Page text

------------------------------

It's basically a "secret handshake" that non-programmers simply cannot do, and
competent programmers can figure out in less than a minute.

------
ameribrit27
Summarizing the main points I've picked out of these comments. Anything I'm
missing?

A) Github does not cover a lot work that is done because developers are
prohibited by NDAs (for their day job) and/or don't have time/inclination to
contribute to open source; furthermore OSS is less hot outside of silicon
valley

B)Github is an important piece of an overall portfolio; for most employers it
is not stand-alone in screening a candidate

C) A code portfolio (github or otherwise) is a complement to the information
found in a resume

D) Resume should be used to highlight the most significant code contributions
(in github or otherwise)

------------------------------

Work to complete
In the thread on GitHub and hiring, what kind of agreement keeps some developers from putting their day-job work on GitHub?

------------------------------

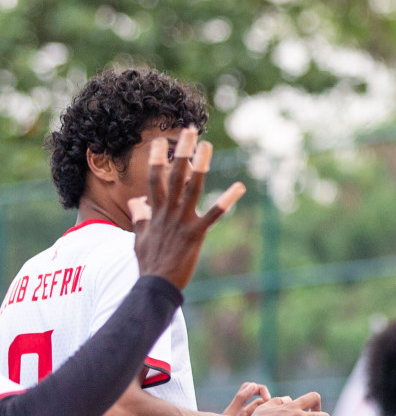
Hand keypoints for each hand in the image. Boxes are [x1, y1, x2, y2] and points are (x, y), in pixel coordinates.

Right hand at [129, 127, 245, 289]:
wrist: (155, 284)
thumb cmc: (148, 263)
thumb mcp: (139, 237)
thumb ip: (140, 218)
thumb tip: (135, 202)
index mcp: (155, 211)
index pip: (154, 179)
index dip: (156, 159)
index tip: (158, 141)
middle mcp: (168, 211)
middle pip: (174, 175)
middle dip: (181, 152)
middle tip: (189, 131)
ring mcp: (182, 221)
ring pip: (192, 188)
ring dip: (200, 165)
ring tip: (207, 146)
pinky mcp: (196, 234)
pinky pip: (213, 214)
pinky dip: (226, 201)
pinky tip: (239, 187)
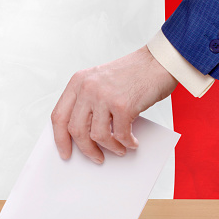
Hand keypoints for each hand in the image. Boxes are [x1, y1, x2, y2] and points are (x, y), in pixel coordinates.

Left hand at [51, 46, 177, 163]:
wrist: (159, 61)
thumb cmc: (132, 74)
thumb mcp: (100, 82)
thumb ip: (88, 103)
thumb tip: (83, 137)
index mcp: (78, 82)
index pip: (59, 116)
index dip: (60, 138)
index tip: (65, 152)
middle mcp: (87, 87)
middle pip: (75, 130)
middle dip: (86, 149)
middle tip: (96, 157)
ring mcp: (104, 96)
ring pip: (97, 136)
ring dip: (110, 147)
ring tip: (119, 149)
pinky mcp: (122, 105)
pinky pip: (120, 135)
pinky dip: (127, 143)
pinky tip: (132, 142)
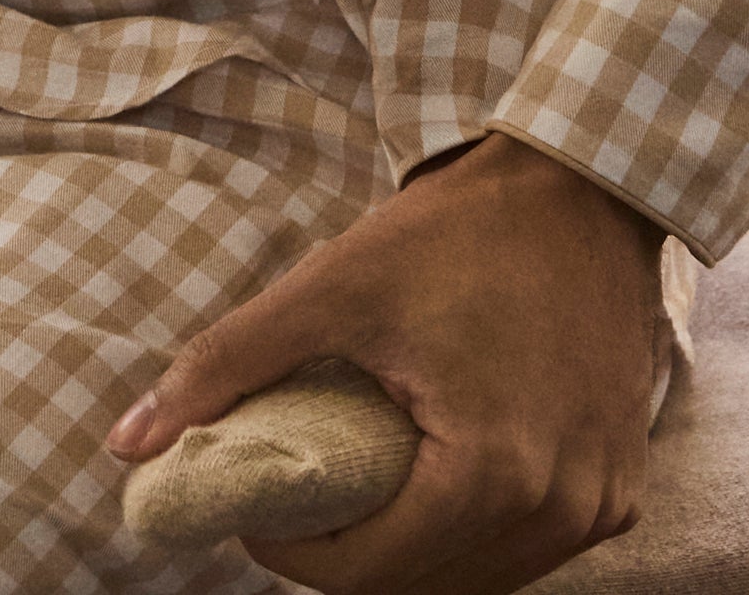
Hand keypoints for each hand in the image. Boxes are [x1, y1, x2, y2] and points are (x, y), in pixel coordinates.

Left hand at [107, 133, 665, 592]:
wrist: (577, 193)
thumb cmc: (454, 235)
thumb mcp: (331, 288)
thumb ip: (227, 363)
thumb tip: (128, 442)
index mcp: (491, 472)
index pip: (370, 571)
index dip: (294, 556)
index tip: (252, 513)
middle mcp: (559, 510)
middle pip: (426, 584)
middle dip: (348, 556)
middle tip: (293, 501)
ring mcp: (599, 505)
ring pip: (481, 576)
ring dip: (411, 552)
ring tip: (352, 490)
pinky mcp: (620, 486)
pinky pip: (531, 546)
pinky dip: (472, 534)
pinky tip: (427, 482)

------------------------------

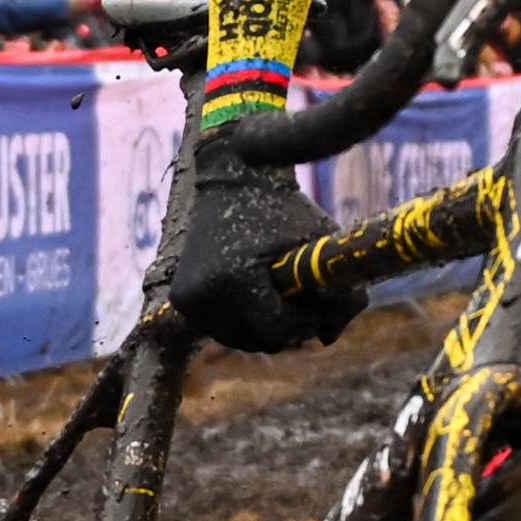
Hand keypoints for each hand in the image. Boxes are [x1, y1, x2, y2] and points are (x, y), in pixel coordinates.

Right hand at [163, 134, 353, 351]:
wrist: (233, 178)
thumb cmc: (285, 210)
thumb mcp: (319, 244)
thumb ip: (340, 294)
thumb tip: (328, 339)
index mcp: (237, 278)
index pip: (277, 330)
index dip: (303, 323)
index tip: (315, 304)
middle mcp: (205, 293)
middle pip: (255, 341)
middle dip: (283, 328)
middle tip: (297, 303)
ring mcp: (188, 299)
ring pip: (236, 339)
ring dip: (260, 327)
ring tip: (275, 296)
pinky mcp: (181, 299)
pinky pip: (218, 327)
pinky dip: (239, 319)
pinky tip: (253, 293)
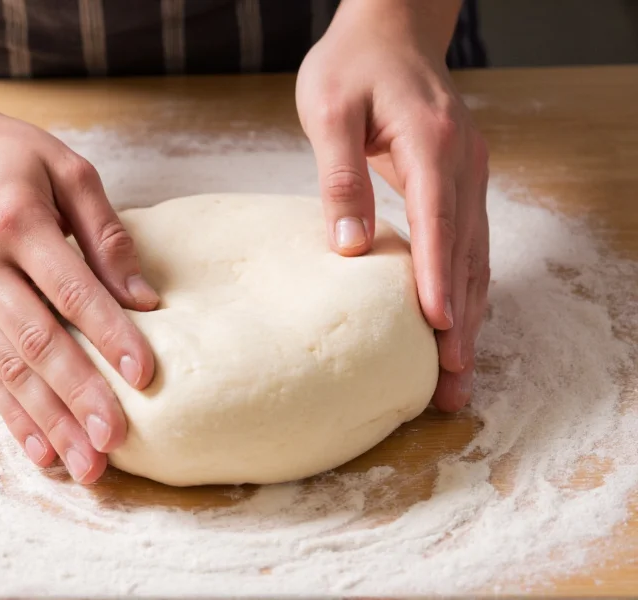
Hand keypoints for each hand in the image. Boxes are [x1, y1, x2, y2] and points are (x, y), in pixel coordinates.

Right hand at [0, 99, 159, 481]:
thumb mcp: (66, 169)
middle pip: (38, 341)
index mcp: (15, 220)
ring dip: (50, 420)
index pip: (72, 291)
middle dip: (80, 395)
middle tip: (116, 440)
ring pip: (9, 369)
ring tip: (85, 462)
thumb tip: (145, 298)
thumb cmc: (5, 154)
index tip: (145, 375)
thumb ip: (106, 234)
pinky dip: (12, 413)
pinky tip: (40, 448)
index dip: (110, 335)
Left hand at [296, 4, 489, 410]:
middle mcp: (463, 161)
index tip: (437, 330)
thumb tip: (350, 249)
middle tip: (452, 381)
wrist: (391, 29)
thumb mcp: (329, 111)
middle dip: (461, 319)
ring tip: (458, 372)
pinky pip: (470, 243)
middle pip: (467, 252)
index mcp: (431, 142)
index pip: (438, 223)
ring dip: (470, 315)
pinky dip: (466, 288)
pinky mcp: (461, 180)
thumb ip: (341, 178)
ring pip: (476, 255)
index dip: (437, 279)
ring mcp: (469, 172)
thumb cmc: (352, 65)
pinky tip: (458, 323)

------------------------------

Response to the task
NDAs for their day job.